● **DATA SUPPLIED**
★ ★ ★ ★ ★ ★ ★

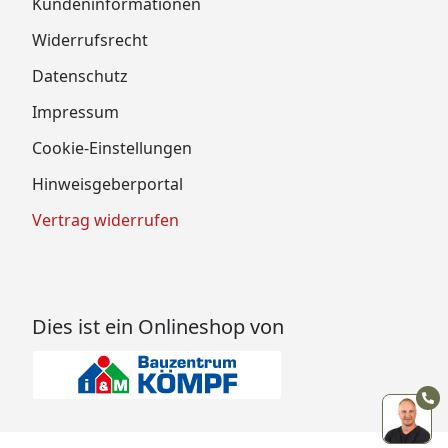
Kundeninformationen
Widerrufsrecht
Datenschutz
Impressum
Cookie-Einstellungen
Hinweisgeberportal
Vertrag widerrufen
Dies ist ein Onlineshop von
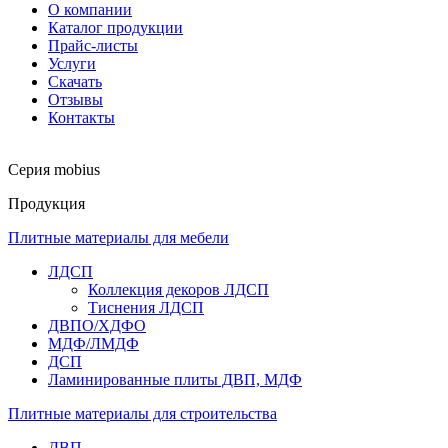
О компании
Каталог продукции
Прайс-листы
Услуги
Скачать
Отзывы
Контакты
Серия mobius
Продукция
Плитные материалы для мебели
ЛДСП
Коллекция декоров ЛДСП
Тиснения ЛДСП
ДВПО/ХДФО
МДФ/ЛМДФ
ДСП
Ламинированные плиты ДВП, МДФ
Плитные материалы для строительства
ДВП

★ ★ ★ ★ ★ ★ ★

● **REQUIREMENT**
Can you lay out the text lines from all the records above as a Markdown table with the columns "No." and "Text", numbering each row, skipping blank lines, and leaving the pictures out?

● **ANSWER SPACE**
| No. | Text |
|---|---|
| 1 | Kundeninformationen |
| 2 | Widerrufsrecht |
| 3 | Datenschutz |
| 4 | Impressum |
| 5 | Cookie-Einstellungen |
| 6 | Hinweisgeberportal |
| 7 | Vertrag widerrufen |
| 8 | Dies ist ein Onlineshop von |
| 9 | О компании |
| 10 | Каталог продукции |
| 11 | Прайс-листы |
| 12 | Услуги |
| 13 | Скачать |
| 14 | Отзывы |
| 15 | Контакты |
| 16 | Серия mobius |
| 17 | Продукция |
| 18 | Плитные материалы для мебели |
| 19 | ЛДСП |
| 20 | Коллекция декоров ЛДСП |
| 21 | Тиснения ЛДСП |
| 22 | ДВПО/ХДФО |
| 23 | МДФ/ЛМДФ |
| 24 | ДСП |
| 25 | Ламинированные плиты ДВП, МДФ |
| 26 | Плитные материалы для строительства |
| 27 | ДВП |